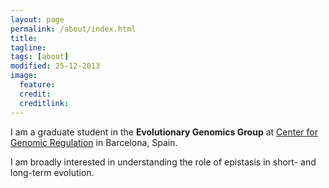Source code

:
 ```yaml
---
layout: page
permalink: /about/index.html
title: 
tagline: 
tags: [about]
modified: 25-12-2013
image:
  feature: 
  credit: 
  creditlink: 
---
```


I am a graduate student in the **Evolutionary Genomics Group** at [Center for Genomic Regulation](www.crg.eu) in Barcelona, Spain.


<p>I am broadly interested in understanding the role of epistasis in short- and long-term evolution.</p>
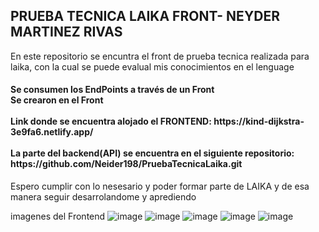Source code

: 
<h2> PRUEBA TECNICA LAIKA FRONT- NEYDER MARTINEZ RIVAS</h2>

<p> En este repositorio se encuntra el front de prueba tecnica realizada para laika, con la cual se puede evalual mis conocimientos en el lenguage </p>


<h4>
  Se  consumen los EndPoints  a través de un Front 
  <br>
  Se crearon en el Front
  <br><br>
  Link donde se encuentra alojado el FRONTEND:  https://kind-dijkstra-3e9fa6.netlify.app/
  <br><br>
  La parte del backend(API) se encuentra en el siguiente repositorio: https://github.com/Neider198/PruebaTecnicaLaika.git
</h4>
  
<p>Espero cumplir con lo nesesario y poder formar parte de LAIKA y de esa manera seguir desarrolandome y aprediendo</p>  

imagenes del Frontend
![image](https://user-images.githubusercontent.com/61924468/159142527-ae39bbd3-3502-4ee6-b6a6-7fd639567951.png)
![image](https://user-images.githubusercontent.com/61924468/159142224-783993c1-b333-4ac9-8684-916e6f2e9b60.png)
![image](https://user-images.githubusercontent.com/61924468/159142241-27b61942-5cca-4c61-8d2a-e5c3e3396b18.png)
![image](https://user-images.githubusercontent.com/61924468/159142195-99dc6a1b-2ee5-488a-bbbc-d0d05ee8d319.png)
![image](https://user-images.githubusercontent.com/61924468/159142206-056369fe-1a28-4153-887b-8ae87e164da1.png)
^^^^^^^^
Transcribe the listing above verbatim. No picture belongs in the result.

ANSWER BELOW =
Source code

:
 ```yaml
---
layout: page
permalink: /about/index.html
title: 
tagline: 
tags: [about]
modified: 25-12-2013
image:
  feature: 
  credit: 
  creditlink: 
---
```


I am a graduate student in the **Evolutionary Genomics Group** at [Center for Genomic Regulation](www.crg.eu) in Barcelona, Spain.


<p>I am broadly interested in understanding the role of epistasis in short- and long-term evolution.</p>
Source code

: 
<h2> PRUEBA TECNICA LAIKA FRONT- NEYDER MARTINEZ RIVAS</h2>

<p> En este repositorio se encuntra el front de prueba tecnica realizada para laika, con la cual se puede evalual mis conocimientos en el lenguage </p>


<h4>
  Se  consumen los EndPoints  a través de un Front 
  <br>
  Se crearon en el Front
  <br><br>
  Link donde se encuentra alojado el FRONTEND:  https://kind-dijkstra-3e9fa6.netlify.app/
  <br><br>
  La parte del backend(API) se encuentra en el siguiente repositorio: https://github.com/Neider198/PruebaTecnicaLaika.git
</h4>
  
<p>Espero cumplir con lo nesesario y poder formar parte de LAIKA y de esa manera seguir desarrolandome y aprediendo</p>  

imagenes del Frontend
![image](https://user-images.githubusercontent.com/61924468/159142527-ae39bbd3-3502-4ee6-b6a6-7fd639567951.png)
![image](https://user-images.githubusercontent.com/61924468/159142224-783993c1-b333-4ac9-8684-916e6f2e9b60.png)
![image](https://user-images.githubusercontent.com/61924468/159142241-27b61942-5cca-4c61-8d2a-e5c3e3396b18.png)
![image](https://user-images.githubusercontent.com/61924468/159142195-99dc6a1b-2ee5-488a-bbbc-d0d05ee8d319.png)
![image](https://user-images.githubusercontent.com/61924468/159142206-056369fe-1a28-4153-887b-8ae87e164da1.png)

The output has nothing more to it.